TCY 2023秋季学期 自动化系 模式识别与机器学习课程大作业(目标检测)代码仓库

Primary LanguagePythonMIT LicenseMIT


Term Project for Pattern Recognition and Machine Learning (2023 Fall)


Use the given dataset and train an ML model for object detection.

File Structure

The project initially contains the following files and folders:

  • main.py: main program for training and testing.
  • config.json: configuration file for the program, including training, logging and dataset parameters.
  • dataset/: dataset folder containing the provided subset of PASCAL VOC2012 dataset (1713 photos), with annotations in Annotations/ and images in JPEGImages/, each .jpg image have a corresponding .xml annotation.
  • utils/: folder for the implementation of the project utilities.
    • accuracy_evaluator.py: Evaluating the model accuracy by calculating mAP (Mean Average Precision), call calculate_accuracy for evaluation.
    • dataset_loader.py: Loading, parsing and splitting the dataset, call load_dataset to get the train, validation, test sets and strings for each label.
    • image_utils.py: Image processing utilities, including image transformation, visualization, etc.
    • logging_utils.py: Logging utilities, including logging to console and exporting training logs to file.

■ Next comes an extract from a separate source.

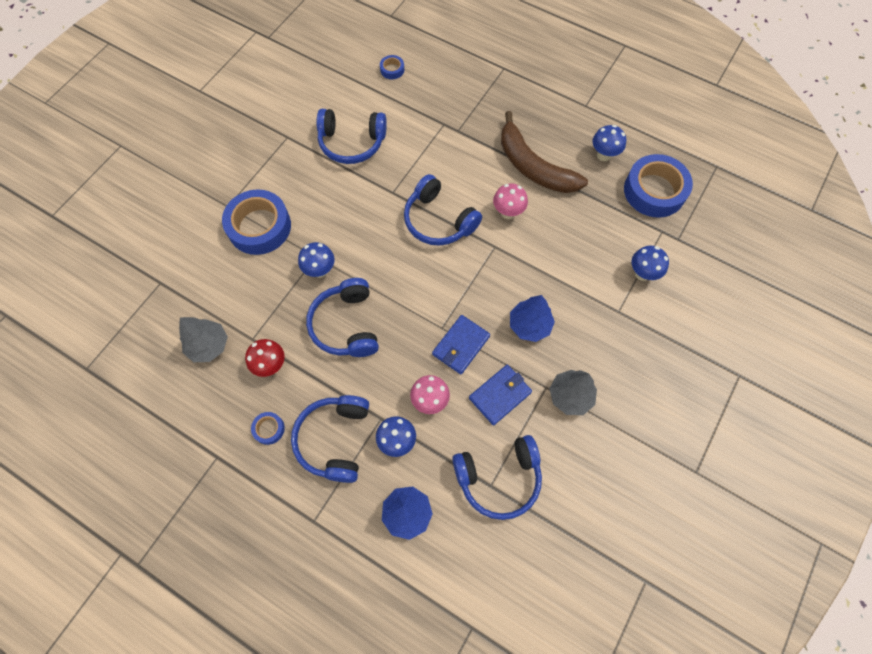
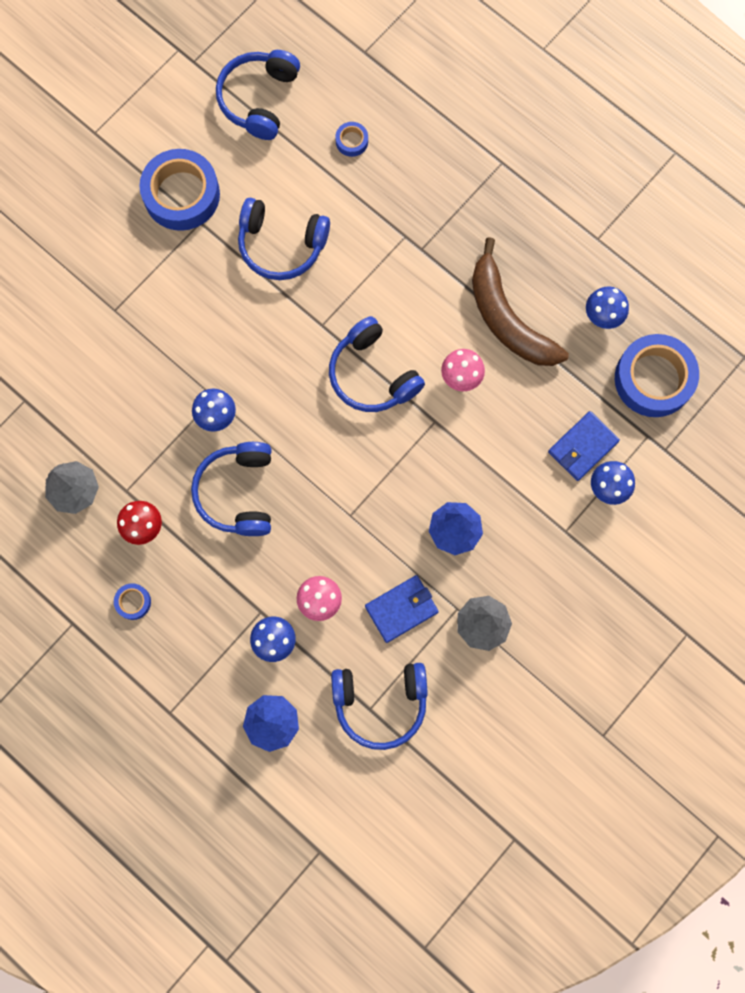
camera: 10 degrees right, 10 degrees up
blue tape [222,189,291,255] -> blue tape moved to [140,149,220,231]
blue headphones [291,395,369,483] -> blue headphones moved to [216,50,300,140]
blue wallet [432,315,490,374] -> blue wallet moved to [548,411,620,481]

On training the model, the following files and folders will be created:

  • model_weights/fasterrcnn_resnet50_fpn_weights_best.pth: The current model weights with the highest validation accuracy.

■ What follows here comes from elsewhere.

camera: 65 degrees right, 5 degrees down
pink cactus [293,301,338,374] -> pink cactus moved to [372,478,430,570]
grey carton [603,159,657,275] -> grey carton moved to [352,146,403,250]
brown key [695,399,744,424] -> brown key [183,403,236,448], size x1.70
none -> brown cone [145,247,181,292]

On testing the model, the following files and folders will be created:

  • annotated_images/: folder for saving the annotated test images.

After training and testing the model, the following files and folders will be created:

  • model_weights/fasterrcnn_resnet50_fpn_weights_last.pth: The model weights from the last epoch.
  • logs/: folder for saving the training logs, figure of loss & accuracy, configuration file and main program file, and annotated_images/ & model_weights/.



As PyTorch compatability varies on different platforms, we do not provide an requirements.txt file. Please manually install the compatible version of PyTorch and other dependencies as follows:

torch torchvision numpy matplotlib rich albumentations

As for PyTorch version, we develop the project under 2.0.1, but it should work on other versions as well.

Training and Testing

The project rely solely on a configuration file config.json for all the parameters and normally doesn't require parameters from command line.

To train and test the model, use:

python main.py

Notice that:

  • The program will automatically download the pretrained models from the Internet if using fasterrcnn_resnet50_fpn.
  • The program will automatically create model_weights and logs folder for logging.

To change the configurations, refers to config.json and modify the parameters.


  • Implement a better way for data augmentation as it's currently implemented in main.py.
  • Create a more reproducible way for label strings storing as current labels string orders are different on different runs.
  • Implement an unified way for logging as some of them are currently directly put in main.py.
  • Make the config.json file more readable in the data part.